In this embodiment, fig. 6 is a schematic diagram of an android malicious software sample, and fig. 7 is a schematic diagram of a generated android malicious software countermeasure sample.
In this embodiment, the detection model stored as the local file is loaded, and according to step a1-A8, the improved jacobian matrix-based confrontation sample generation method is used to generate confrontation samples from the malignant software in the original test sample set on the detection model, so that the confrontation samples escape the detection of the detection model, and the returned confrontation samples have high confrontation (because the benign accuracy on the detection model reaches 0.9), contain more confrontation information, and when the confrontation training is performed by using the confrontation samples, the detection model can learn more confrontation information.

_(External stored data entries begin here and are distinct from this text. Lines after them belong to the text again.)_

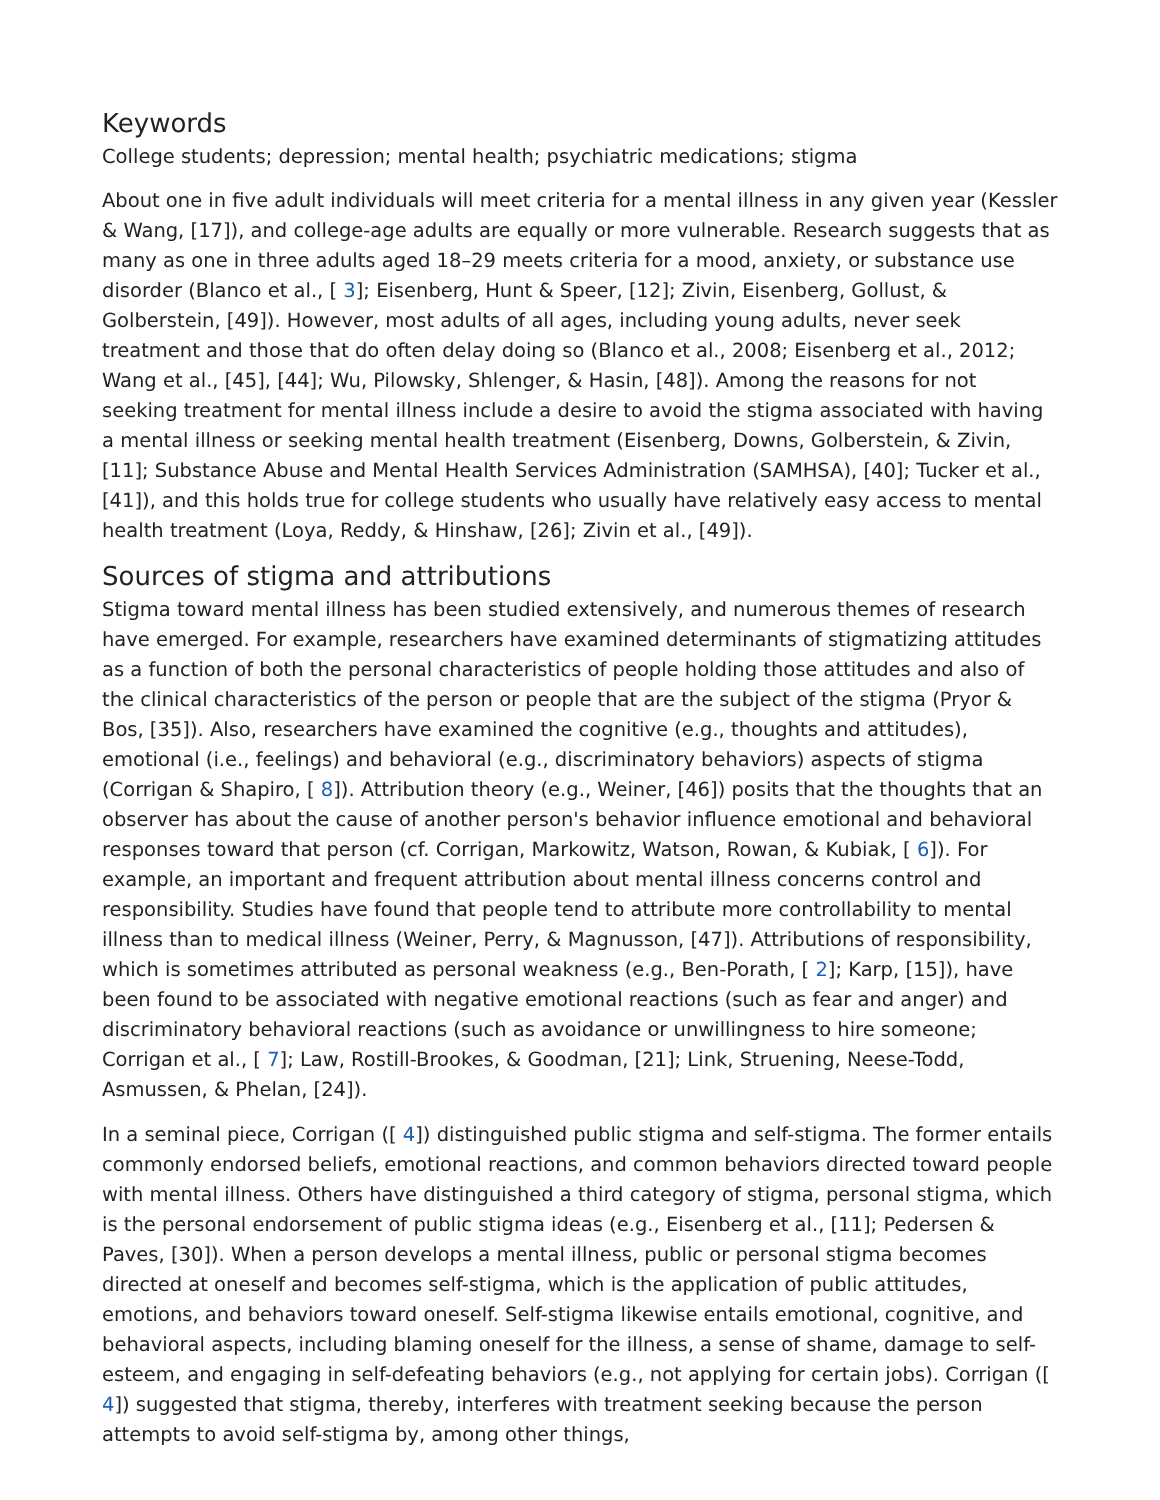Keywords
College students; depression; mental health; psychiatric medications; stigma
About one in five adult individuals will meet criteria for a mental illness in any given year (Kessler & Wang, [17]), and college-age adults are equally or more vulnerable. Research suggests that as many as one in three adults aged 18–29 meets criteria for a mood, anxiety, or substance use disorder (Blanco et al., [ 3]; Eisenberg, Hunt & Speer, [12]; Zivin, Eisenberg, Gollust, & Golberstein, [49]). However, most adults of all ages, including young adults, never seek treatment and those that do often delay doing so (Blanco et al., 2008; Eisenberg et al., 2012; Wang et al., [45], [44]; Wu, Pilowsky, Shlenger, & Hasin, [48]). Among the reasons for not seeking treatment for mental illness include a desire to avoid the stigma associated with having a mental illness or seeking mental health treatment (Eisenberg, Downs, Golberstein, & Zivin, [11]; Substance Abuse and Mental Health Services Administration (SAMHSA), [40]; Tucker et al., [41]), and this holds true for college students who usually have relatively easy access to mental health treatment (Loya, Reddy, & Hinshaw, [26]; Zivin et al., [49]).
Sources of stigma and attributions
Stigma toward mental illness has been studied extensively, and numerous themes of research have emerged. For example, researchers have examined determinants of stigmatizing attitudes as a function of both the personal characteristics of people holding those attitudes and also of the clinical characteristics of the person or people that are the subject of the stigma (Pryor & Bos, [35]). Also, researchers have examined the cognitive (e.g., thoughts and attitudes), emotional (i.e., feelings) and behavioral (e.g., discriminatory behaviors) aspects of stigma (Corrigan & Shapiro, [ 8]). Attribution theory (e.g., Weiner, [46]) posits that the thoughts that an observer has about the cause of another person's behavior influence emotional and behavioral responses toward that person (cf. Corrigan, Markowitz, Watson, Rowan, & Kubiak, [ 6]). For example, an important and frequent attribution about mental illness concerns control and responsibility. Studies have found that people tend to attribute more controllability to mental illness than to medical illness (Weiner, Perry, & Magnusson, [47]). Attributions of responsibility, which is sometimes attributed as personal weakness (e.g., Ben-Porath, [ 2]; Karp, [15]), have been found to be associated with negative emotional reactions (such as fear and anger) and discriminatory behavioral reactions (such as avoidance or unwillingness to hire someone; Corrigan et al., [ 7]; Law, Rostill-Brookes, & Goodman, [21]; Link, Struening, Neese-Todd, Asmussen, & Phelan, [24]).
In a seminal piece, Corrigan ([ 4]) distinguished public stigma and self-stigma. The former entails commonly endorsed beliefs, emotional reactions, and common behaviors directed toward people with mental illness. Others have distinguished a third category of stigma, personal stigma, which is the personal endorsement of public stigma ideas (e.g., Eisenberg et al., [11]; Pedersen & Paves, [30]). When a person develops a mental illness, public or personal stigma becomes directed at oneself and becomes self-stigma, which is the application of public attitudes, emotions, and behaviors toward oneself. Self-stigma likewise entails emotional, cognitive, and behavioral aspects, including blaming oneself for the illness, a sense of shame, damage to self-esteem, and engaging in self-defeating behaviors (e.g., not applying for certain jobs). Corrigan ([ 4]) suggested that stigma, thereby, interferes with treatment seeking because the person attempts to avoid self-stigma by, among other things,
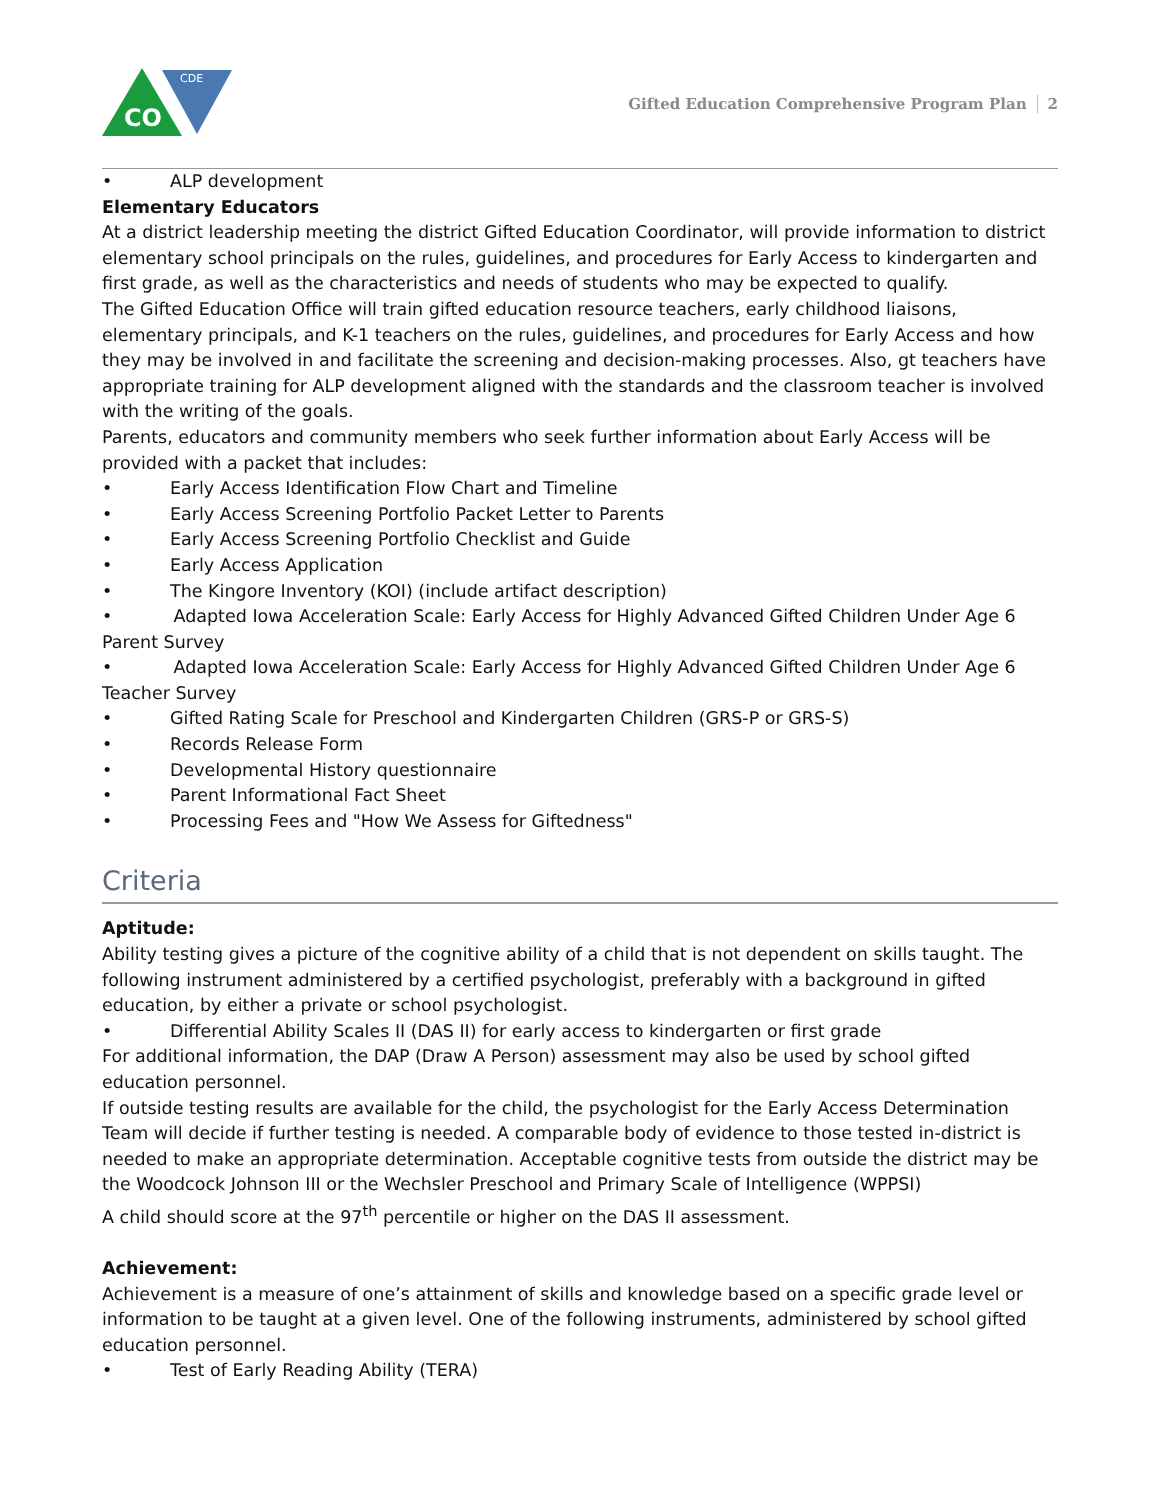CO
CDE
Gifted Education Comprehensive Program Plan 2
• ALP development
Elementary Educators
At a district leadership meeting the district Gifted Education Coordinator, will provide information to district elementary school principals on the rules, guidelines, and procedures for Early Access to kindergarten and first grade, as well as the characteristics and needs of students who may be expected to qualify.
The Gifted Education Office will train gifted education resource teachers, early childhood liaisons, elementary principals, and K-1 teachers on the rules, guidelines, and procedures for Early Access and how they may be involved in and facilitate the screening and decision-making processes. Also, gt teachers have appropriate training for ALP development aligned with the standards and the classroom teacher is involved with the writing of the goals.
Parents, educators and community members who seek further information about Early Access will be provided with a packet that includes:
• Early Access Identification Flow Chart and Timeline
• Early Access Screening Portfolio Packet Letter to Parents
• Early Access Screening Portfolio Checklist and Guide
• Early Access Application
• The Kingore Inventory (KOI) (include artifact description)
• Adapted Iowa Acceleration Scale: Early Access for Highly Advanced Gifted Children Under Age 6 Parent Survey
• Adapted Iowa Acceleration Scale: Early Access for Highly Advanced Gifted Children Under Age 6 Teacher Survey
• Gifted Rating Scale for Preschool and Kindergarten Children (GRS-P or GRS-S)
• Records Release Form
• Developmental History questionnaire
• Parent Informational Fact Sheet
• Processing Fees and "How We Assess for Giftedness"
Criteria
Aptitude:
Ability testing gives a picture of the cognitive ability of a child that is not dependent on skills taught. The following instrument administered by a certified psychologist, preferably with a background in gifted education, by either a private or school psychologist.
• Differential Ability Scales II (DAS II) for early access to kindergarten or first grade
For additional information, the DAP (Draw A Person) assessment may also be used by school gifted education personnel.
If outside testing results are available for the child, the psychologist for the Early Access Determination Team will decide if further testing is needed. A comparable body of evidence to those tested in-district is needed to make an appropriate determination. Acceptable cognitive tests from outside the district may be the Woodcock Johnson III or the Wechsler Preschool and Primary Scale of Intelligence (WPPSI)
A child should score at the 97<sup>th</sup> percentile or higher on the DAS II assessment.
Achievement:
Achievement is a measure of one’s attainment of skills and knowledge based on a specific grade level or information to be taught at a given level. One of the following instruments, administered by school gifted education personnel.
• Test of Early Reading Ability (TERA)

In this embodiment, the confidence threshold α has a value range of [0.5, 1%]And the larger the confidence coefficient threshold value alpha is, the higher the antagonism of the obtained detection model is. The algorithm generates a vicious software countermeasure sample once, and calls the algorithm in a circulating way, so that all vicious software in the original test set can generate corresponding countermeasure samples to obtain an countermeasure sample set xadv。
In this embodiment, then, the countermeasure sample set x is utilizedadvTesting the detection model to obtain the confrontation sample set x of the detection modeladvTo the accuracy of (3).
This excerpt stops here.